**PAGE TEXT**
===============

Copy any of the complete configuration examples above, customize them for your environment, and you’ll be ready to use the Ajna Analytical Engine!

SQL Query Patterns

The Ajna Analytical Engine supports both native QueryRequest format and SQL queries via the convert_sql_to_query function. Here are common patterns:

Pattern 1: Simple SQL Conversion

from ajna_analytical_engine import SQLToQueryRequest

# Write familiar SQL
sql_request = SQLToQueryRequest(
    sql="SELECT name, email FROM users WHERE is_active = true LIMIT 10",
    sql_name="active_users"
)

# Convert to native format and execute
native_query = engine.convert_sql_to_query(sql_request)
result = engine.execute_query(QueryRequest(**native_query))

Pattern 2: Complex Analytics SQL

# Advanced SQL with window functions, CTEs, and aggregations
analytics_sql = SQLToQueryRequest(
    sql="""
    WITH monthly_sales AS (
        SELECT 
            DATE_TRUNC('month', order_date) as month,
            customer_id,
            SUM(amount) as monthly_total,
            COUNT(*) as order_count
        FROM orders
        WHERE order_date >= '2024-01-01'
        GROUP BY DATE_TRUNC('month', order_date), customer_id
    ),
    customer_ranks AS (
        SELECT 
            month,
            customer_id,
            monthly_total,
            order_count,
            ROW_NUMBER() OVER (PARTITION BY month ORDER BY monthly_total DESC) as rank,
            LAG(monthly_total) OVER (PARTITION BY customer_id ORDER BY month) as prev_month_total
        FROM monthly_sales
    )

===============

**BRIEF**
According to the documentation excerpt above, which function allows the Ajna Analytical Engine to handle SQL queries?

**DATA BELOW**
===============

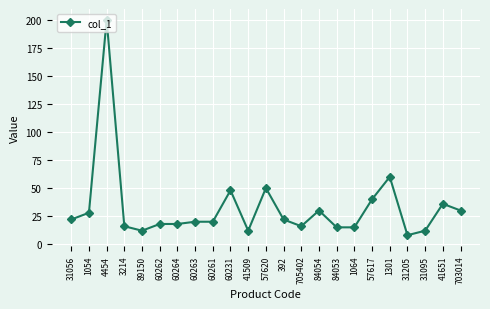

At which category does the data reach its first local peak?

4454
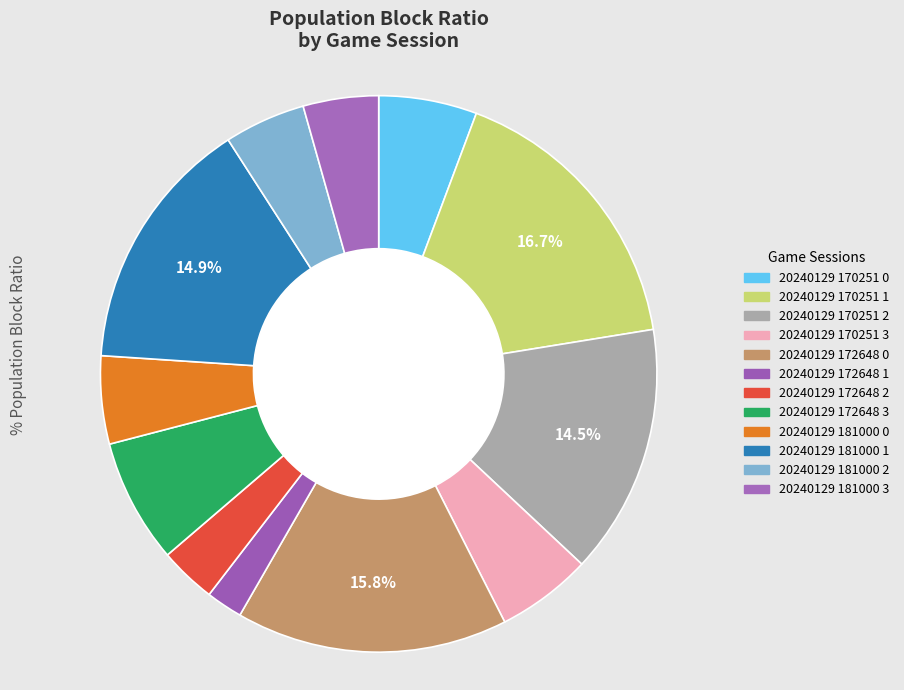

Which slice is the largest?

game_20240129_170251_1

===============

**TASK RESPONSE**
The convert_sql_to_query function.